Declassified FBI Spreadsheet Shows How Investigators Tried To Verify The Steele Dossier

(TOLGA AKMEN/AFP via Getty Images)

A newly declassified FBI document shows what steps the bureau took to try to verify the infamous Steele dossier, which accused the Trump campaign of conspiring with Russia.

The document, a 94-page spreadsheet, shows that investigators relied heavily on open source information, including from news articles, as evidence to support some of the allegations in the dossier, which former British spy Christopher Steele compiled on behalf of the DNC and Clinton campaign.

The spreadsheet, which was first published by CBS News reporter Catherine Herridge, also cites information from other government agencies regarding some of Steele’s claims.

Reports from the special counsel’s office and Justice Department inspector general ultimately debunked Steele’s most explosive allegation: that the Trump campaign was engaged in a “well-developed conspiracy of cooperation” with the Russian government.

Steele, a former MI6 officer, also alleged that the Russian government was blackmailing Donald Trump with video of him with prostitutes in Moscow in 2013. Trump has vehemently denied that allegation, and people who were with him on the trip central to the dossier have denied that the incident occurred. (RELATED: FBI Investigated Steele Dossier As A Possible Russian Spy)

The FBI relied heavily on Steele’s information as part of its investigation of the Trump campaign’s possible ties to Russia, which was dubbed Crossfire Hurricane. The bureau cited information from Steele in applications to obtain Foreign Intelligence Surveillance Act (FISA) warrants against Carter Page.

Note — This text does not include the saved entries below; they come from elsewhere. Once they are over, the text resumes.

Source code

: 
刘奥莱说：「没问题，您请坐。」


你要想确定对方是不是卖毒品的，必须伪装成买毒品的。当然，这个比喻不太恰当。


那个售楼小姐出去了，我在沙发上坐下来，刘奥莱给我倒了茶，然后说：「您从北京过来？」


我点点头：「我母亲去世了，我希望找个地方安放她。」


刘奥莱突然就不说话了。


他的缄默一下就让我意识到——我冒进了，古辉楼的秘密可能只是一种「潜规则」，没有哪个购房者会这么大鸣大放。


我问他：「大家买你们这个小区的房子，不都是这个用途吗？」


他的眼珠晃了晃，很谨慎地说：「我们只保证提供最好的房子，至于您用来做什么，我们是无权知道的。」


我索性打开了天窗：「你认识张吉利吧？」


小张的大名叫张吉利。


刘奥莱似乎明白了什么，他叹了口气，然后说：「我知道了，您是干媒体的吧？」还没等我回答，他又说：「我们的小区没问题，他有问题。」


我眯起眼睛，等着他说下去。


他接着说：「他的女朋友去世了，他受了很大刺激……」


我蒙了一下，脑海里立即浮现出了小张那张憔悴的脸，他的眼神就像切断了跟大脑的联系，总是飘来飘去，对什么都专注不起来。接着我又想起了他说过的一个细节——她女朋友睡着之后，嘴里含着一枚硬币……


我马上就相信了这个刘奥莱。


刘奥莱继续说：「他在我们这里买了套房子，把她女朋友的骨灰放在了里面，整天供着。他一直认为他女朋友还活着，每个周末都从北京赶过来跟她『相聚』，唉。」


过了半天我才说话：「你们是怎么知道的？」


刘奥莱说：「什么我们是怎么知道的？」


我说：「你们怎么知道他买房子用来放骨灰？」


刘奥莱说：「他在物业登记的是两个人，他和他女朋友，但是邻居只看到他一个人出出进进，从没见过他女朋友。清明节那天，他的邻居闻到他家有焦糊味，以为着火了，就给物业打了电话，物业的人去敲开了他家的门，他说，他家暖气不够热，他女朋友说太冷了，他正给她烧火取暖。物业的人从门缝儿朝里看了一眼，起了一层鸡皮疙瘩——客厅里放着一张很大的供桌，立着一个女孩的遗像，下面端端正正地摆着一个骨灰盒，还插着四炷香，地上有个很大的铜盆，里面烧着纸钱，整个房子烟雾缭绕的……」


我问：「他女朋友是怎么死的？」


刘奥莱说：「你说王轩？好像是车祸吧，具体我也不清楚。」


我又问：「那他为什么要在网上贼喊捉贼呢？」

The Justice Department’s inspector general excoriated the FBI for withholding information from the FISA court that undercut the dossier, including details from an interview that Steele’s primary source gave the FBI in January 2017.

 

Carter Page, former foreign policy adviser for the Trump campaign, speaks to the media after testifying before the House Intelligence Committee on November 2, 2017 in Washington, D.C. (Photo by Mark Wilson/Getty Images)

The source, Igor Danchenko, told the FBI in January 2017 that he provided Steele with rumors and gossip that he picked up from six sub-sources, most of whom were Russian. Danchenko, a Russia analyst who lives in Washington, D.C., told the FBI that he did not verify the information he gave to Steele, who operates an intelligence firm in London.

The spreadsheet also cites unverified allegations from a memo compiled by Cody Shearer, a longtime associate of the Clintons. Shearer also claimed that Russian intelligence services had a Trump sex tape.

Steele obtained the memo from a then-State Department official, Jonathan Winer, and provided it to his FBI contacts on Oct. 19, 2016. The spreadsheet shows for the first time that the FBI looked into allegations from the so-called Shearer dossier.

The spreadsheet repeatedly cites an article published on Sept. 23, 2016 regarding Carter Page’s alleged meeting in July 2016 with two Kremlin insiders.

Steele and the author of that article, Michael Isikoff, have since acknowledged that Steele was the primary source for that story.

The FBI did not disclose that Steele was Isikoff’s source in either the spreadsheet or the surveillance applications against Carter Page.

Other previously undisclosed aspects of the Russia probe are revealed in the spreadsheet.

It says that on Jan. 14, 2017, an FBI confidential human source reported to the FBI that an unidentified person “who was willing to defect to the U.S.” had “claimed to have compromising tapes on President Donald Trump.”

The spreadsheet also reveals that the FBI opened a tax evasion and money laundering investigation against Paul Manafort on Jan. 13, 2016, months before he joined the Trump campaign.